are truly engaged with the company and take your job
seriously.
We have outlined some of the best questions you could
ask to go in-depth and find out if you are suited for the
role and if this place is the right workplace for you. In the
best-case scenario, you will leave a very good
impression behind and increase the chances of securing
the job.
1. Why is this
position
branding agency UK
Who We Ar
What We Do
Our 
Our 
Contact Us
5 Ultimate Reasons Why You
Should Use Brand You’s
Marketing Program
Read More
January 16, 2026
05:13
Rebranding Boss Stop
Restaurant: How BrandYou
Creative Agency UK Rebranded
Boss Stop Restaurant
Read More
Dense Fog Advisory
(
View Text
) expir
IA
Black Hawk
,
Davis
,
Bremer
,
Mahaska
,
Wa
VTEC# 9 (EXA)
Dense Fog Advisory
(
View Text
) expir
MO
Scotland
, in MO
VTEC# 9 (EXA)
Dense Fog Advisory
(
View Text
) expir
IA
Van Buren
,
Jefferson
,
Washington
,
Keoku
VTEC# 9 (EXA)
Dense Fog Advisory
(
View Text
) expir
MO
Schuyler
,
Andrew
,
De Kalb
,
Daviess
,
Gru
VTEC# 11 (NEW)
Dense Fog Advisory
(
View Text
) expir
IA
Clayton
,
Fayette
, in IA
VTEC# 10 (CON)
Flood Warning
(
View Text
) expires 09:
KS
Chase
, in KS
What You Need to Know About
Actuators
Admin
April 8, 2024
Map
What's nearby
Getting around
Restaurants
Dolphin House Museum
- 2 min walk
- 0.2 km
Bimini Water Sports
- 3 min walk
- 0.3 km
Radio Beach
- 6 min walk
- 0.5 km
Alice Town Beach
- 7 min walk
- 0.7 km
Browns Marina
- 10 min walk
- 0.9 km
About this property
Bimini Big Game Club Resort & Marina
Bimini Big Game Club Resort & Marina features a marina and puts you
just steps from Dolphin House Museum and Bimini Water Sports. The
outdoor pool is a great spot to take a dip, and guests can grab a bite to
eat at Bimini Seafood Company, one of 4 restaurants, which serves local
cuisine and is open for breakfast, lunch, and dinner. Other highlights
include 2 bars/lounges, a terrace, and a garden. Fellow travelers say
::::::::
Write out the text of every item above again, swapping "Dense Fog Advisory" for "Freezing Fog Advisory" wherever it appears and leaving everything else unchanged.

are truly engaged with the company and take your job
seriously.
We have outlined some of the best questions you could
ask to go in-depth and find out if you are suited for the
role and if this place is the right workplace for you. In the
best-case scenario, you will leave a very good
impression behind and increase the chances of securing
the job.
1. Why is this
position
branding agency UK
Who We Ar
What We Do
Our 
Our 
Contact Us
5 Ultimate Reasons Why You
Should Use Brand You’s
Marketing Program
Read More
January 16, 2026
05:13
Rebranding Boss Stop
Restaurant: How BrandYou
Creative Agency UK Rebranded
Boss Stop Restaurant
Read More
Freezing Fog Advisory
(
View Text
) expir
IA
Black Hawk
,
Davis
,
Bremer
,
Mahaska
,
Wa
VTEC# 9 (EXA)
Freezing Fog Advisory
(
View Text
) expir
MO
Scotland
, in MO
VTEC# 9 (EXA)
Freezing Fog Advisory
(
View Text
) expir
IA
Van Buren
,
Jefferson
,
Washington
,
Keoku
VTEC# 9 (EXA)
Freezing Fog Advisory
(
View Text
) expir
MO
Schuyler
,
Andrew
,
De Kalb
,
Daviess
,
Gru
VTEC# 11 (NEW)
Freezing Fog Advisory
(
View Text
) expir
IA
Clayton
,
Fayette
, in IA
VTEC# 10 (CON)
Flood Warning
(
View Text
) expires 09:
KS
Chase
, in KS
What You Need to Know About
Actuators
Admin
April 8, 2024
Map
What's nearby
Getting around
Restaurants
Dolphin House Museum
- 2 min walk
- 0.2 km
Bimini Water Sports
- 3 min walk
- 0.3 km
Radio Beach
- 6 min walk
- 0.5 km
Alice Town Beach
- 7 min walk
- 0.7 km
Browns Marina
- 10 min walk
- 0.9 km
About this property
Bimini Big Game Club Resort & Marina
Bimini Big Game Club Resort & Marina features a marina and puts you
just steps from Dolphin House Museum and Bimini Water Sports. The
outdoor pool is a great spot to take a dip, and guests can grab a bite to
eat at Bimini Seafood Company, one of 4 restaurants, which serves local
cuisine and is open for breakfast, lunch, and dinner. Other highlights
include 2 bars/lounges, a terrace, and a garden. Fellow travelers say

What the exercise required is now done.